Mfuru Godbless Henry, Ubuguyu Omary, Yahya-Malima Khadija I
Epidemiology and Biostatistics, Muhimbili University of Health and Allied Sciences, Dar es Salaam, Tanzania, United Republic of
Directorate of Curative Services, Ministry of Health, Non-Communicable Section, Dodoma, Tanzania, United Republic of.
BMJ Open. 2024 Dec 22;14(12):e094520. doi: 10.1136/bmjopen-2024-094520.
Burnout among healthcare providers affects their well-being and quality of care. Despite its importance, limited data exist on burnout among primary healthcare providers in Tanzania.
To determine the prevalence of burnout and associated factors among healthcare providers in Kasulu district, Kigoma region, 2024.

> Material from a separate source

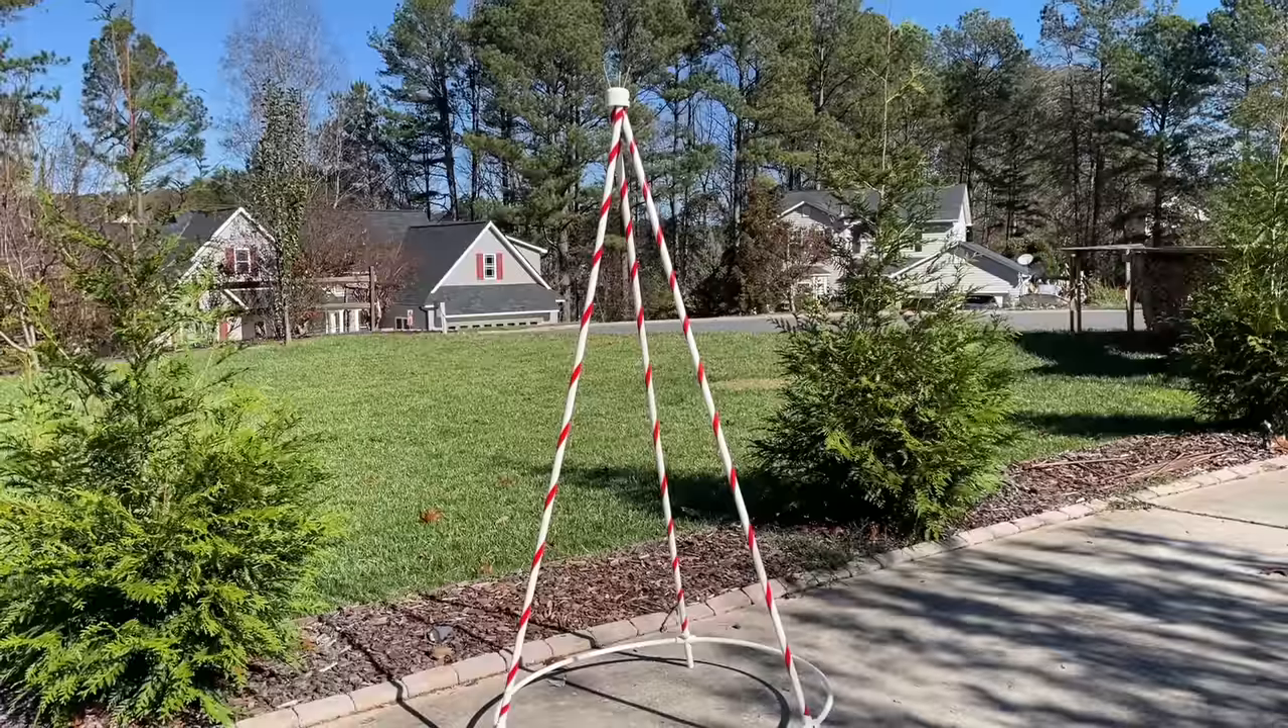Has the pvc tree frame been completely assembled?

Analytical cross-sectional study conducted from January to June 2024.
Primary health facilities at Kasulu district in Kigoma region.
Healthcare providers working in Kasulu district for more than 6 months before study.
Burnout.
Among 266 healthcare providers with a response rate of 99%, 59.4% were male. The median age was 32 years (IQR 27-37). Burnout prevalence was 54.5% (95% CI 48.5% to 60.4%), higher among nurses (61.3%), those living off-site (69.6%) and those considering leaving their careers (86.2%). Significant factors included age 21-30 years (adjusted prevalence ratio (aPR) 1.55, 95% CI 1.06 to 2.27), nursing profession (aPR 2.19, 95% CI 1.07 to 4.48), off-site residence (aPR 1.23, 95% CI 1.02 to 1.49), 6 months to 2 years of experience (aPR 1.44, 95% CI 1.12 to 1.86), dissatisfaction with salary (aPR 1.77, 95% CI 1.02 to 3.07), poor colleague relationships (aPR 1.25, 95% CI 1.03 to 1.51), ≥4 night shifts/week (aPR 2.54, 95% CI 1.33 to 4.86), attending ≥41 patients per day (aPR 1.52, 95% CI 1.06 to 2.19) and lack of academic growth opportunities (aPR 1.62, 95% CI 1.15 to 2.29).
Rural settings like Kasulu face unique challenges, including limited resources and heavy workloads, exacerbating burnout among healthcare providers. Over half of healthcare providers experienced burnout, with younger providers, nurses, those living off-site, less experienced staff, poor colleague relationships and high patient loads at higher risk. To mitigate burnout, authorities should provide career counselling, onsite housing, mental health support and increased staffing.
医疗保健人员的职业倦怠会影响他们的幸福感和护理质量。尽管其很重要,但关于坦桑尼亚基层医疗保健人员职业倦怠的数据有限。
确定2024年基戈马地区卡苏卢区医疗保健人员职业倦怠的患病率及相关因素。
2024年1月至6月进行的分析性横断面研究。
基戈马地区卡苏卢区的基层卫生机构。
在研究前于卡苏卢区工作超过6个月的医疗保健人员。
职业倦怠。
在266名医疗保健人员中,回复率为99%,其中59.4%为男性。中位年龄为32岁(四分位间距27 - 37岁)。职业倦怠患病率为54.5%(95%置信区间48.5%至60.4%),护士(61.3%)、住在工作地点以外的人员(69.6%)以及考虑离职的人员(86.2%)中患病率更高。显著因素包括年龄21 - 30岁(调整患病率比(aPR)1.55,95%置信区间为1.06至2.27)、护理专业(aPR 2.19,95%置信区间为1.07至4.48)、工作地点以外居住(aPR 1.23,95%置信区间为1.02至1.49)、工作经验6个月至2年(aPR 1.44,95%置信区间为1.12至1.86)、对薪资不满意(aPR 1.77,95%置信区间为1.02至3.07)、同事关系不佳(aPR 1.25,95%置信区间为 1.03至1.51)、每周≥4个夜班(aPR 2.54,95%置信区间为1.33至4.86)、每天接待≥41名患者(aPR 1.52,95%置信区间为1.06至2.19)以及缺乏学术成长机会(aPR 1.62,95%置信区间为1.15至2.29)。
像卡苏卢这样的农村地区面临独特挑战,包括资源有限和工作量大,这加剧了医疗保健人员的职业倦怠。超过一半的医疗保健人员经历职业倦怠,年轻的医疗保健人员、护士、住在工作地点以外的人员、经验较少的员工、同事关系不佳以及患者负荷高的人员风险更高。为减轻职业倦怠,当局应提供职业咨询、现场住房、心理健康支持并增加人员配备。